An important example of a function ${\displaystyle \psi }$ to which Khinchin's theorem can be applied is the function ${\displaystyle \psi _{c}(q)=q^{-c}}$, where c > 1 is a real number. For this function, the relevant series converges and so Khinchin's theorem tells us that almost every point is not ${\displaystyle \psi _{c}}$-approximable. Thus, the set of numbers which are ${\displaystyle \psi _{c}}$-approximable forms a subset of the real line of Lebesgue measure zero. The Jarník-Besicovitch theorem, due to V. Jarník and A. S. Besicovitch, states that the Hausdorff dimension of this set is equal to ${\displaystyle 1/c}$. In particular, the set of numbers which are ${\displaystyle \psi _{c}}$-approximable for some ${\displaystyle c>1}$ (known as the set of very well approximable numbers) has Hausdorff dimension one, while the set of numbers which are ${\displaystyle \psi _{c}}$-approximable for all ${\displaystyle c>1}$ (known as the set of Liouville numbers) has Hausdorff dimension zero.

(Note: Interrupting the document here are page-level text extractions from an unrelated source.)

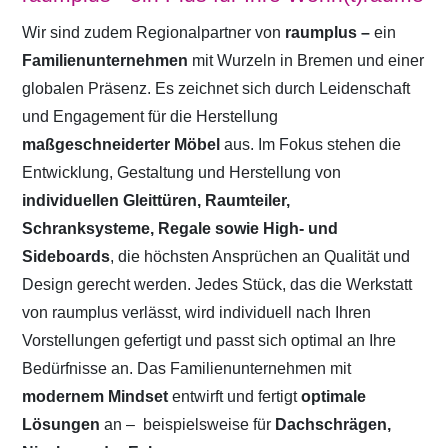
Wir sind zudem Regionalpartner von
raumplus –
ein
Familienunternehmen
mit Wurzeln in Bremen und einer
globalen Präsenz. Es zeichnet sich durch Leidenschaft
und Engagement für die Herstellung
maßgeschneiderter Möbel
aus. Im Fokus stehen die
Entwicklung, Gestaltung und Herstellung von
individuellen Gleittüren, Raumteiler,
Schranksysteme, Regale sowie High- und
Sideboards
, die höchsten Ansprüchen an Qualität und
Design gerecht werden. Jedes Stück, das die Werkstatt
von raumplus verlässt, wird individuell nach Ihren
Vorstellungen gefertigt und passt sich optimal an Ihre
Bedürfnisse an. Das Familienunternehmen mit
modernem Mindset
entwirft und fertigt
optimale
Lösungen
an –
beispielsweise für
Dachschrägen,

Another important example is the function ${\displaystyle \psi _{\epsilon }(q)=\epsilon q^{-1}}$, where ${\displaystyle \epsilon >0}$ is a real number. For this function, the relevant series diverges and so Khinchin's theorem tells us that almost every number is ${\displaystyle \psi _{\epsilon }}$-approximable. This is the same as saying that every such number is well approximable, where a number is called well approximable if it is not badly approximable. So an appropriate analogue of the Jarník-Besicovitch theorem should concern the Hausdorff dimension of the set of badly approximable numbers. And indeed, V. Jarník proved that the Hausdorff dimension of this set is equal to one. This result was improved by W. M. Schmidt, who showed that the set of badly approximable numbers is incompressible, meaning that if ${\displaystyle f_{1},f_{2},\ldots }$ is a sequence of bi-Lipschitz maps, then the set of numbers x for which ${\displaystyle f_{1}(x),f_{2}(x),\ldots }$ are all badly approximable has Hausdorff dimension one. Schmidt also generalized Jarník's theorem to higher dimensions, a significant achievement because Jarník's argument is essentially one-dimensional, depending on the apparatus of continued fractions.

Uniform distribution

Another topic that has seen a thorough development is the theory of uniform distribution mod 1. Take a sequence a₁, a₂, ... of real numbers and consider their fractional parts. That is, more abstractly, look at the sequence in R/Z, which is a circle. For any interval I on the circle we look at the proportion of the sequence's elements that lie in it, up to some integer N, and compare it to the proportion of the circumference occupied by I. Uniform distribution means that in the limit, as N grows, the proportion of hits on the interval tends to the 'expected' value. Hermann Weyl proved a basic result showing that this was equivalent to bounds for exponential sums formed from the sequence. This showed that Diophantine approximation results were closely related to the general problem of cancellation in exponential sums, which occurs throughout analytic number theory in the bounding of error terms.
Related to uniform distribution is the topic of irregularities of distribution, which is of a combinatorial nature.

Unsolved problems

There are still simply-stated unsolved problems remaining in Diophantine approximation, for example the Littlewood conjecture and the Lonely runner conjecture. It is also unknown if there are algebraic numbers with unbounded coefficients in their continued fraction expansion.

Recent developments

In his plenary address at the International Mathematical Congress in Kyoto (1990), Grigory Margulis outlined a broad program rooted in ergodic theory that allows one to prove number-theoretic results using the dynamical and ergodic properties of actions of subgroups of semisimple Lie groups. The work of D.Kleinbock, G.Margulis, and their collaborators demonstrated the power of this novel approach to classical problems in Diophantine approximation. Among its notable successes are the proof of the decades-old Oppenheim conjecture by Margulis, with later extensions by Dani and Margulis and Eskin–Margulis–Mozes, and the proof of Baker and Sprindzhuk conjectures in the Diophantine approximations on manifolds by Kleinbock and Margulis. Various generalizations of the above results of Aleksandr Khinchin in metric Diophantine approximation have also been obtained within this framework.